Figure 11: Lattice Icestick HX1K
For more devboards, you can visit the following links:
2.5.2. PCIe cards
FPGAs come also in a PCIe card format mainly used for acceleration. These cards can be added to any computer system in order to extend its compute capabilities with custom made designs mainly aiming at accelerating certain compute workloads.
Intel, as well as AMD (Xilinx), offer multiple PCIe FPGA accelerator cards. Below are two examples, the Arria 10GX and the AMD (Xilinx) Alevo U200/U250.
Figure 12: Intel Arria 10GX accelerator card
Figure 13: Xilinx Alveo U200/U250
For more information about the Arria 10GX FPGA and the Alveao U200/U250, you can visit Intel's and Xilinx's references:
- https://ark.intel.com/content/www/us/en/ark/products/210381/intel-arria-10-gx-1150-fpga.html
- https://www.xilinx.com/content/dam/xilinx/support/documents/data_sheets/ds962-u200-u250.pdf
The PCIe form factor is mainly used in HPC (High Performance Computing) solutions for accelerating certain specific code patterns with custom hardware. Modern HPC systems using FPGAs for acceleration can be customized programmatically to better fit the computational needs of the target workload. More details on the use of FPGAs in HPC are discussed in the next section.
3. Applications
In the mid to late 1980s, FPGAs were mainly used for allowing circuit board components to communicate while using different communication protocols. For example, an FPGA could be used to interface a device using RS232 with another device using SPI by translating the commands/requests from one protocol to another. This feature was primarily useful for telecommunications and networking devices. Fast forward a decade, FPGAs saw a massive growth in production volume and circuit sophistication, and by the end of 1990s, they had found their way into consumer products as well as automotive and industrial applications.
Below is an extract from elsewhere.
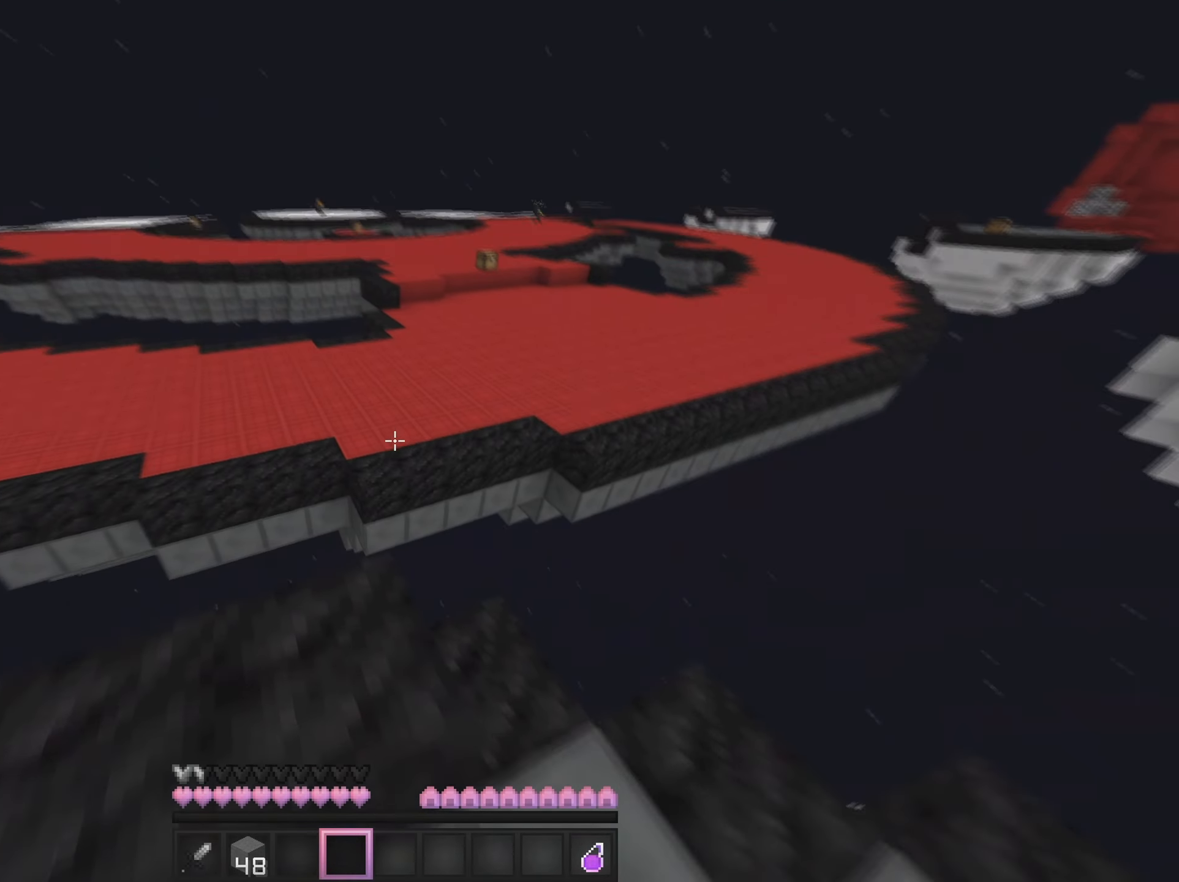
{"keys": ["w"], "mouse": [], "events": [[150, "mouse_right", "up"]]}
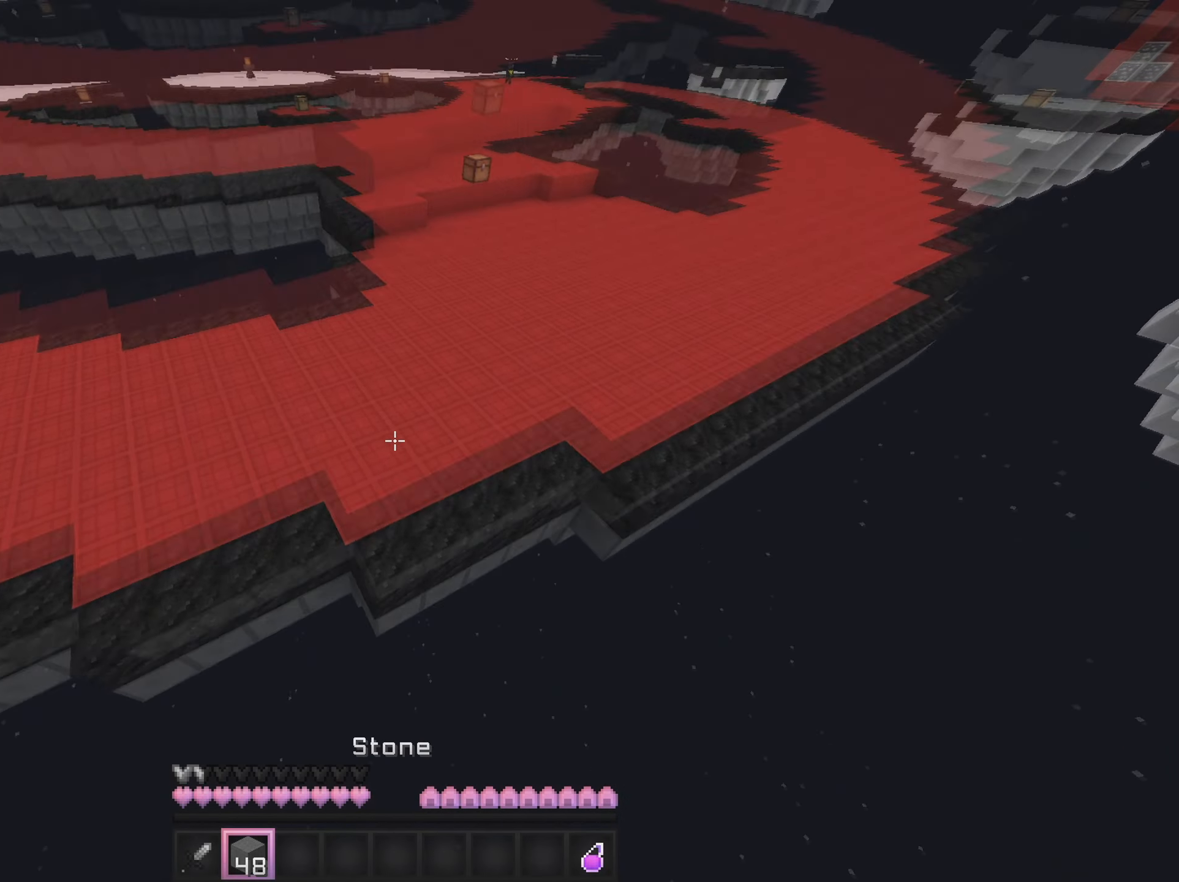
{"keys": ["w"], "mouse": [], "events": [[250, "mouse_right", "down"], [334, "mouse_right", "up"]]}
In this section, we will present some of the key applications that benefited greatly from the advent of FPGAs and their democratization.
3.1. Digital Electronics Design
Digital electronics design is known to be the first discipline to benefit from the high configurability and flexibility of FPGAs. FPGAs allowed electronics engineers to implement, test, and validate their designs before building ASIC (Application Specific Integrated Circuit) chips, enhancing greatly the quality of the designs and pace at which they are updated.
3.2. Digital Signal Processing
Digital signal processing is another field that benefited greatly from FPGAs. Many electronic devices, such as sound cards, were embedding FPGAs within their circuit boards to implement noise filters, and other signal/sound processing algorithms. Generally, for performance reasons, some signal processing primitives are implemented using DSPs. But in the last few years, FPGA technology has evolved
3.2.1. Sound processing
The advent and evolution of electronics brought numerous devices to the music recording industry. From instruments (like synthetizers) to elaborate studio sound cards and effect pedals, FPGAs have always been part of the circuitry. Most modern studio equipment relies heavily on FPGAs in order to implement certain sound processing algorithms such as equalization, noise filtering, clipping, etc. Usually, such equipment is prototyped using special audio development boards similar to the ones shown below (Coveloz BACH, Audiopraise XMOS). As you can observe, both boards have numerous and diverse audio I/O ports as well as an FPGA. The Coveloz BACH board uses a SoM (System-on-Modue) Cyclone V FPGA from Altera, and the Audiopraise XMOS a Spartan 6 from Xilinx.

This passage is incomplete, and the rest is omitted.